Wilbur Herschel Jennings (June 27, 1944 – September 6, 2024) was an American lyricist. He wrote the lyrics for the songs "Up Where We Belong", "Higher Love", "Tears in Heaven", "My Heart Will Go On" and "Valerie". He was inducted into the Songwriters Hall of Fame and won three Grammy Awards, two Golden Globe Awards, and two Academy Awards.

==Background==
Wilbur Herschel Jennings was born in Kilgore, Texas, on June 27, 1944, the youngest of three siblings. He had two sisters, Joyce and Gloria. He attended school near Tyler, Texas, in the Chapel Hill Independent School District. He graduated from Tyler Junior College and taught English at the college. In 1966, Jennings earned his B.A. from Stephen F. Austin State University in Nacogdoches, Texas; he earned a master's degree the following year and taught English there. He taught at the University of Wisconsin–Eau Claire for three years, then moved to Nashville, Tennessee, in 1971 to begin his songwriting career.

==Career==
Jennings was described as "the most erudite of lyricists". He wrote for a variety of artists, including Steve Winwood, Whitney Houston, Eric Clapton, B.B. King, Joe Sample, Rodney Crowell, Mariah Carey, Jimmy Buffett, Barry Manilow, and Roy Orbison. In Nashville he worked with other composers, and his first big hit came when Manilow took his joint composition with Richard Kerr, "Looks Like We Made It", to number 1 in 1977.

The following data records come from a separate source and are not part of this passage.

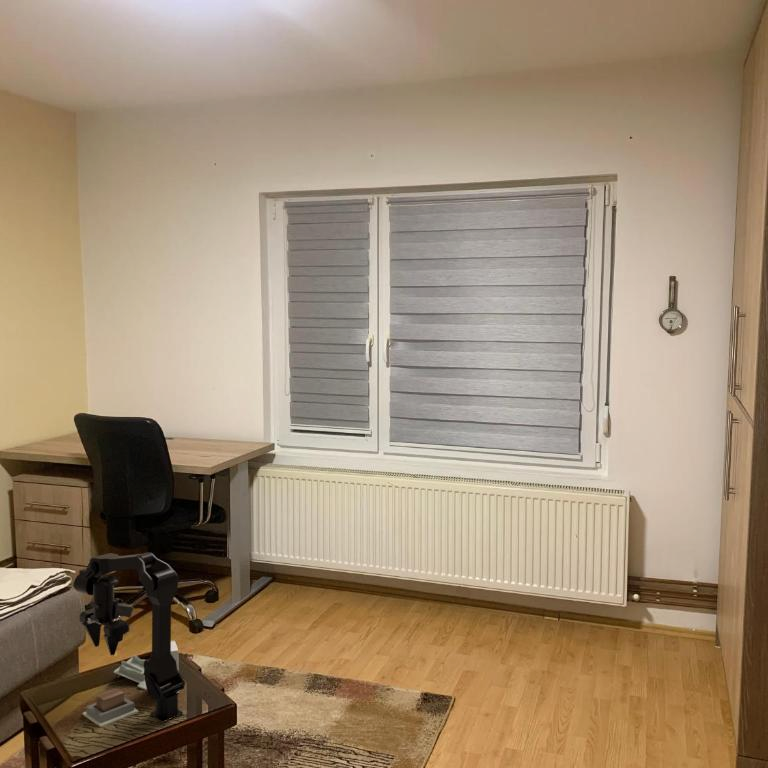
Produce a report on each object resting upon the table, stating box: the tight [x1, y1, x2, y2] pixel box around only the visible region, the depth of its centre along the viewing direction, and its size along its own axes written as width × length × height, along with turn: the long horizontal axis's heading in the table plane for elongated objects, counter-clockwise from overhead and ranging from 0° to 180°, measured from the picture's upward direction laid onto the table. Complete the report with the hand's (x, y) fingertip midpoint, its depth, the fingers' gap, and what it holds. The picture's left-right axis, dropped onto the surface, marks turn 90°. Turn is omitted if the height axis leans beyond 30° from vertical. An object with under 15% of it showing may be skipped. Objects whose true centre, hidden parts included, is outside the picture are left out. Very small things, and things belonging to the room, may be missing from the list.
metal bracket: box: [113, 654, 147, 691], centre depth 237 cm, size 14×6×15 cm
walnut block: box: [95, 688, 125, 713], centre depth 214 cm, size 4×6×5 cm, turn 138°
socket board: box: [82, 696, 139, 728], centre depth 214 cm, size 10×11×2 cm
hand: (104, 650), depth 227 cm, fingers open, 9 cm apart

With Steve Winwood, Jennings wrote a series of albums including Arc of a Diver, Talking Back to the Night, and Back in the High Life, an album that contained the hits "Higher Love", "The Finer Things", and "Back in the High Life Again". Winwood won the Record Of The Year and Outstanding Male Vocal Performance. Both Jennings and Winwood were nominated for the Song of the Year award for "Higher Love."

With Joe Sample, Jennings wrote "Street Life" (a world-wide hit for the Crusaders with singer Randy Crawford) and several songs for various albums by the Crusaders for guest vocalists, including Joe Cocker ("I'm So Glad I'm Standing Here Today"), and Bill Withers ("Soul Shadows"). Jennings and Sample also wrote the better part of three albums for B.B. King, Midnight Believer in 1978, Take It Home in 1979, and There Is Always One More Time in 1991.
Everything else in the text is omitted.